The EUR/AUD currency pair is facing difficulty in gaining traction, hovering around 1.6250 during the early European session on Wednesday. The Australian Dollar (AUD), often seen as a proxy for China’s economic performance, is under pressure following the US President-elect Donald Trump’s proposed tariff increases on Chinese goods, which are expected to harm Australia’s export sector, as China is one of its largest trading partners.
Bearish Technical Outlook for EUR/AUD
From a technical standpoint, the bearish outlook for the EUR/AUD cross remains intact. The pair continues to trade below the critical 100-period Exponential Moving Average (EMA) on the 4-hour chart, signaling that downward momentum is still in play.

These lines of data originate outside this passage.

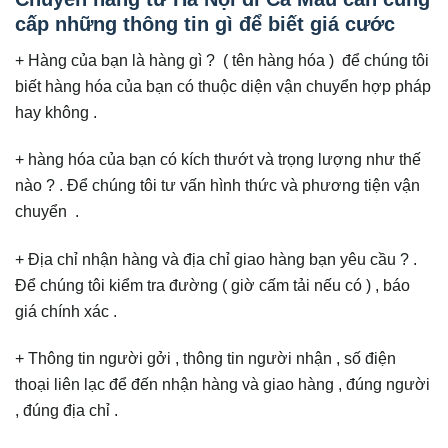
cấp những thông tin gì để biết giá cước
+ Hàng của bạn là hàng gì ? ( tên hàng hóa ) để chúng tôi
biết hàng hóa của bạn có thuộc diện vận chuyển hợp pháp
hay không .
+ hàng hóa của bạn có kích thướt và trọng lượng như thế
nào ? . Để chúng tôi tư vấn hình thức và phương tiện vận
chuyển .
+ Địa chỉ nhận hàng và địa chỉ giao hàng bạn yêu cầu ? .
Để chúng tôi kiểm tra đường ( giờ cấm tải nếu có ) , báo
giá chính xác .
+ Thông tin người gởi , thông tin người nhận , số điện
thoại liên lạc để đến nhận hàng và giao hàng , đúng người
, đúng địa chỉ .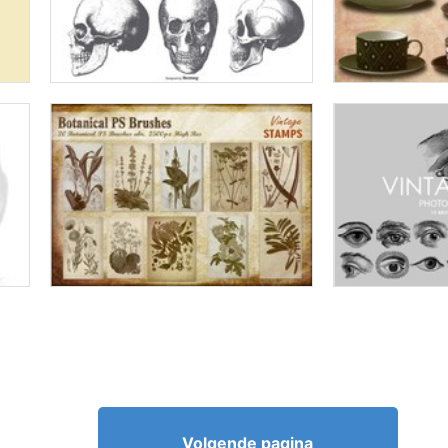
Volgende pagina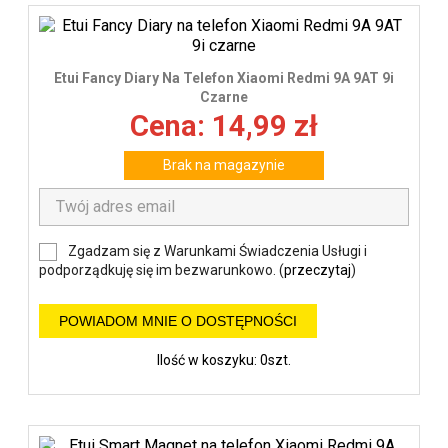
Etui Fancy Diary Na Telefon Xiaomi Redmi 9A 9AT 9i
Czarne
Cena: 14,99 zł
Brak na magazynie
Zgadzam się z Warunkami Świadczenia Usługi i
podporządkuję się im bezwarunkowo. (
przeczytaj
)
POWIADOM MNIE O DOSTĘPNOŚCI
Ilość w koszyku: 0szt.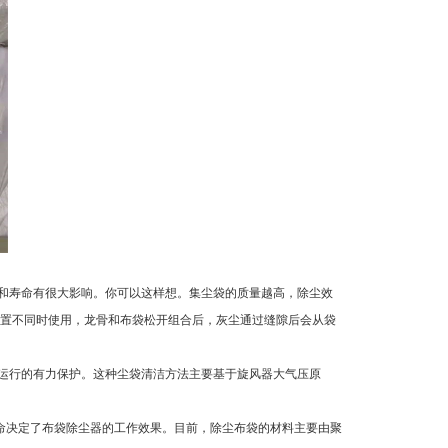
率和寿命有很大影响。你可以这样想。集尘袋的质量越高，除尘效
置不同时使用，龙骨和布袋松开组合后，灰尘通过缝隙后会从袋
常运行的有力保护。这种尘袋清洁方法主要基于旋风器大气压原
命决定了布袋除尘器的工作效果。目前，除尘布袋的材料主要由聚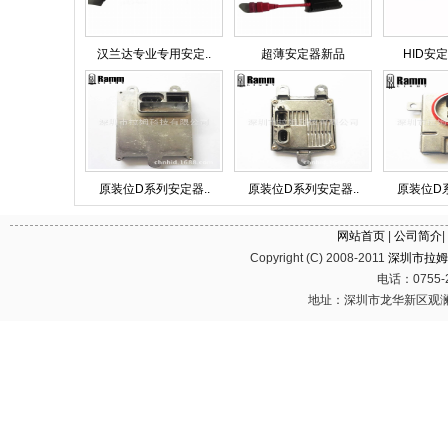
汉兰达专业专用安定..
超薄安定器新品
HID安定
原装位D系列安定器..
原装位D系列安定器..
原装位D系
网站首页
|
公司简介
|
Copyright (C) 2008-2011
深圳市拉姆
电话：0755-2
地址：深圳市龙华新区观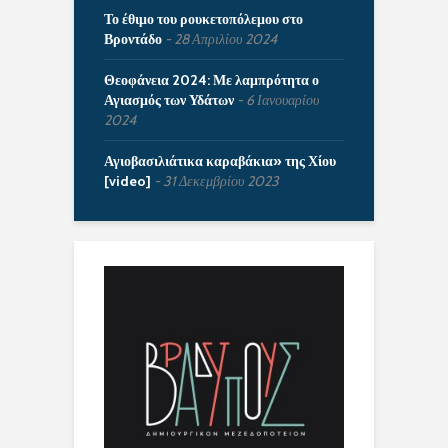
Το έθιμο του ρουκετοπόλεμου στο
Βροντάδο
28 Απριλίου 2024
Θεοφάνεια 2024: Με λαμπρότητα ο
Αγιασμός των Υδάτων
6 Ιανουαρίου
2024
Αγιοβασιλιάτικα καραβάκια» της Χίου
[video]
31 Δεκεμβρίου 2023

Additionally, the Relative Strength Index (RSI) is holding below the midline at 46.50, further supporting the view that there is potential for more downside in the short term.
Support and Resistance Levels
On the downside, immediate support is seen at the lower boundary of the Bollinger Band near 1.6183, followed by a key support level at 1.6135, the low from October 18. A further drop below this could push the pair toward the psychological 1.6100 level.
To the upside, the pair faces resistance at the upper boundary of the Bollinger Band near 1.6293, with further resistance at the 100-day EMA at 1.6322. Any sustained buying momentum could see the pair testing the 1.6500 round number.
Key Drivers to Watch
Traders will be closely monitoring developments surrounding US-China trade relations and any further commentary from President-elect Trump, as these factors continue to weigh heavily on the AUD. In the near term, the bearish trend for EUR/AUD seems likely to persist, with the potential for further downside if key support levels are breached.